Task goal:
A word-for-word repeat of the records below is what this calls for.

Task input:
######
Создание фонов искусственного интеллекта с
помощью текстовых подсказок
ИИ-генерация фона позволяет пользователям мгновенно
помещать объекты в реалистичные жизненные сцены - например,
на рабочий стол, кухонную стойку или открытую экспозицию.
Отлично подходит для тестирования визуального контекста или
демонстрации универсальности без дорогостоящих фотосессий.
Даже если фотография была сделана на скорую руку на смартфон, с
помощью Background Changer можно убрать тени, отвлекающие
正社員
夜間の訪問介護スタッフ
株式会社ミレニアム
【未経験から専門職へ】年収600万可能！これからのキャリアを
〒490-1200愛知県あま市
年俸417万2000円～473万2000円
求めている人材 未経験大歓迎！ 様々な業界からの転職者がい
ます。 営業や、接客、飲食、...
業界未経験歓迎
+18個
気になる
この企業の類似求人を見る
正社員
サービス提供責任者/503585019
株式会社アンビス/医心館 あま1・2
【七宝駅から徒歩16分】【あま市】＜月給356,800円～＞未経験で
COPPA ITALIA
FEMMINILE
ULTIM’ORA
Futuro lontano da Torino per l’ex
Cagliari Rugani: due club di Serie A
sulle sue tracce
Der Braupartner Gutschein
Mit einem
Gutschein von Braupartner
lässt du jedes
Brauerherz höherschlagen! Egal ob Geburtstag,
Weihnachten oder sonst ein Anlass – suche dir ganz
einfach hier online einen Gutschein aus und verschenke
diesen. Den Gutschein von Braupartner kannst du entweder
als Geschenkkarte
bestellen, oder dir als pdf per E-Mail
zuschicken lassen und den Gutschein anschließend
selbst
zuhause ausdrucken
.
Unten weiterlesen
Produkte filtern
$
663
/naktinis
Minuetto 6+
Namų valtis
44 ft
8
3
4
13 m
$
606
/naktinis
######
Answer to this exercise:
Создание фонов искусственного интеллекта с
помощью текстовых подсказок
ИИ-генерация фона позволяет пользователям мгновенно
помещать объекты в реалистичные жизненные сцены - например,
на рабочий стол, кухонную стойку или открытую экспозицию.
Отлично подходит для тестирования визуального контекста или
демонстрации универсальности без дорогостоящих фотосессий.
Даже если фотография была сделана на скорую руку на смартфон, с
помощью Background Changer можно убрать тени, отвлекающие
正社員
夜間の訪問介護スタッフ
株式会社ミレニアム
【未経験から専門職へ】年収600万可能！これからのキャリアを
〒490-1200愛知県あま市
年俸417万2000円～473万2000円
求めている人材 未経験大歓迎！ 様々な業界からの転職者がい
ます。 営業や、接客、飲食、...
業界未経験歓迎
+18個
気になる
この企業の類似求人を見る
正社員
サービス提供責任者/503585019
株式会社アンビス/医心館 あま1・2
【七宝駅から徒歩16分】【あま市】＜月給356,800円～＞未経験で
COPPA ITALIA
FEMMINILE
ULTIM’ORA
Futuro lontano da Torino per l’ex
Cagliari Rugani: due club di Serie A
sulle sue tracce
Der Braupartner Gutschein
Mit einem
Gutschein von Braupartner
lässt du jedes
Brauerherz höherschlagen! Egal ob Geburtstag,
Weihnachten oder sonst ein Anlass – suche dir ganz
einfach hier online einen Gutschein aus und verschenke
diesen. Den Gutschein von Braupartner kannst du entweder
als Geschenkkarte
bestellen, oder dir als pdf per E-Mail
zuschicken lassen und den Gutschein anschließend
selbst
zuhause ausdrucken
.
Unten weiterlesen
Produkte filtern
$
663
/naktinis
Minuetto 6+
Namų valtis
44 ft
8
3
4
13 m
$
606
/naktinis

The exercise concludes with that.